Description
I've been analyzing antlr/grammars-v4#4465. Apparently, the Antlr tool is inserting an epsilon transition with non-existent action arbitrarily for the first alt of a rule that has direct left recursion. This action causes AdaptivePredict()
to make an incorrect decision when parsing certain input because of "actions shadowing predicates". The workaround swaps out rules that have derivations containing predicates out of the arbitrary first alt. However, this seems quite wrong. It feels like a bug in the tool.
Here is an example: the classic "expression" grammar.
// Template generated code from trgen 0.23.18
// $antlr-format alignTrailingComments true, columnLimit 150, minEmptyLines 1, maxEmptyLinesToKeep 1, reflowComments false, useTab false
// $antlr-format allowShortRulesOnASingleLine false, allowShortBlocksOnASingleLine true, alignSemicolons hanging, alignColons hanging
grammar Arithmetic;
file_
: expression (SEMI expression)* EOF
;
expression
: expression POW expression
| expression (TIMES | DIV) expression
| expression (PLUS | MINUS) expression
| LPAREN expression RPAREN
| (PLUS | MINUS)* atom
;
atom
: scientific
| variable
;
scientific
: SCIENTIFIC_NUMBER
;
variable
: VARIABLE
;
VARIABLE
: VALID_ID_START VALID_ID_CHAR*
;
SCIENTIFIC_NUMBER
: NUMBER (E SIGN? UNSIGNED_INTEGER)?
;
LPAREN
: '('
;
RPAREN
: ')'
;
PLUS
: '+'
;
MINUS
: '-'
;
TIMES
: '*'
;
DIV
: '/'
;
GT
: '>'
;
LT
: '<'
;
EQ
: '='
;
POINT
: '.'
;
POW
: '^'
;
SEMI
: ';'
;
WS
: [ \r\n\t]+ -> channel(HIDDEN)
;
fragment VALID_ID_START
: ('a' .. 'z')
| ('A' .. 'Z')
| '_'
;
fragment VALID_ID_CHAR
: VALID_ID_START
| ('0' .. '9')
;
fragment NUMBER
: ('0' .. '9')+ ('.' ('0' .. '9')+)?
;
fragment UNSIGNED_INTEGER
: ('0' .. '9')+
;
fragment E
: 'E'
| 'e'
;
fragment SIGN
: ('+' | '-')
;
This is what the tool produces for rule expression
:
Note the empty transition s20 -> s21
. There are no explicit actions in the grammar, and it always adds the fake action epsilon transition to alt one of a decision.
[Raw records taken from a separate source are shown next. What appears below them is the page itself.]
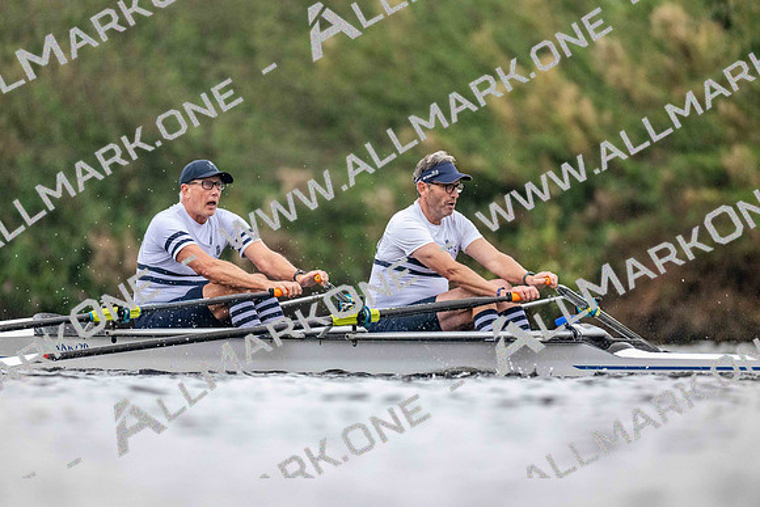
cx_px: 380
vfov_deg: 2.3
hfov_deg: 3.4
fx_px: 12669
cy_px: 254
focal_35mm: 600
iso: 4500
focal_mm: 600
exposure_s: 1/2500
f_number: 4
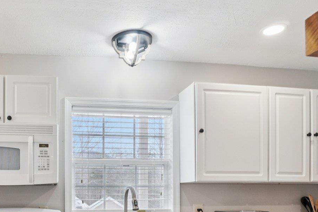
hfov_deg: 54.0
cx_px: 93
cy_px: 205
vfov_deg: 35.6
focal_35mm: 34
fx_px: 300
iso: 250
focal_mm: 10
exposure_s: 1/30
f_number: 8
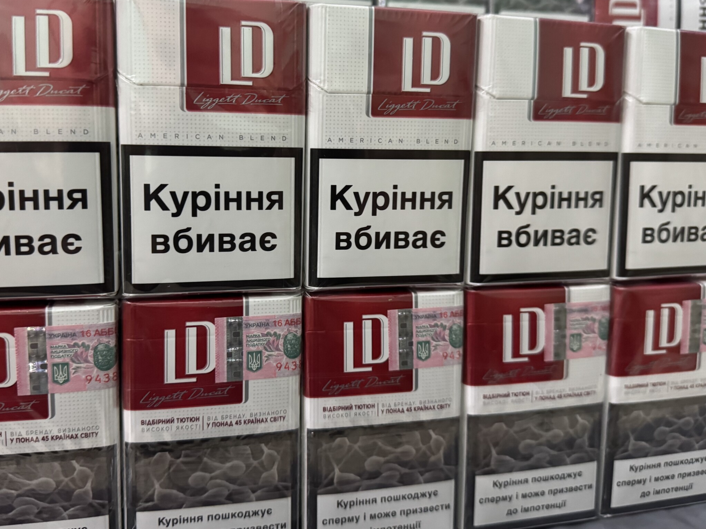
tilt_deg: -7.3
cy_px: 221
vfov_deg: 46.6
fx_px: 612
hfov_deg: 59.8
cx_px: 315
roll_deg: -1.3
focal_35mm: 30
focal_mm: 6.76
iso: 800
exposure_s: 1/46
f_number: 1.78
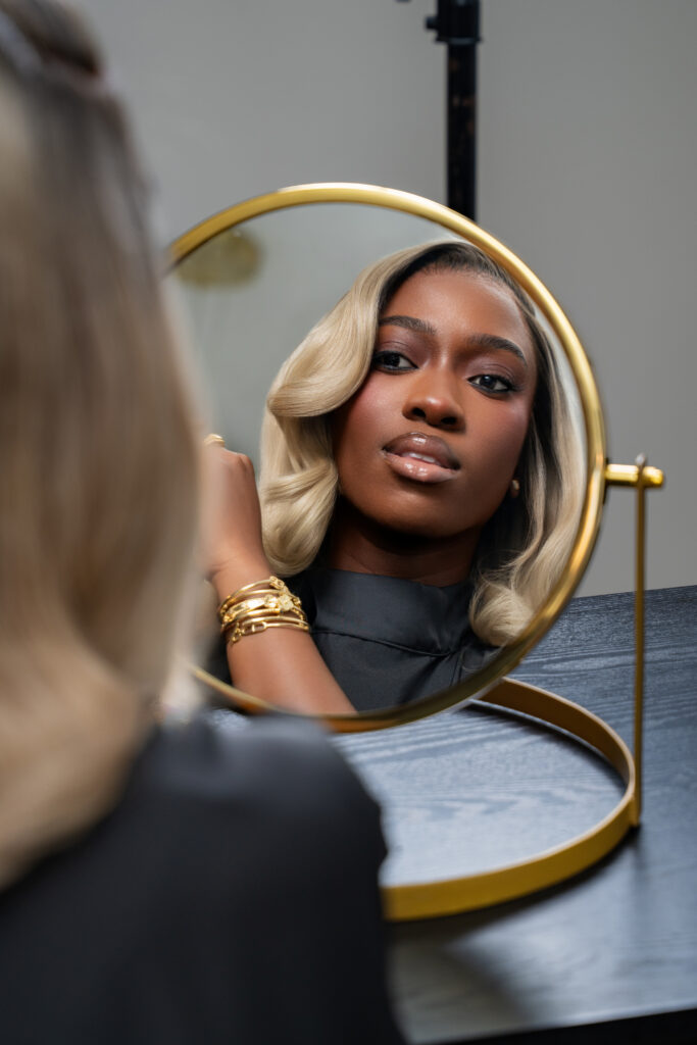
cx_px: 348
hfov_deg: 15.5
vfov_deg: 23.1
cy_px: 522
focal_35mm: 88
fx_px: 2555
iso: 250
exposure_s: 1/160
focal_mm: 58.7
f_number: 2.8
I think the idea of "actions shadow predicates" is hard to understand. According to the doc: More importantly, the parser can't execute actions until it has decided which alternative to match. That's because actions have side effects and we can't undo things like print statements. For example, in the following rule, the parser can't execute the action in front of the {java5}? predicate before committing to that alternative.
I guess the reason for it is because AdaptivePredict()
is simultaneously testing out various derivations. One cannot rely on a state variable.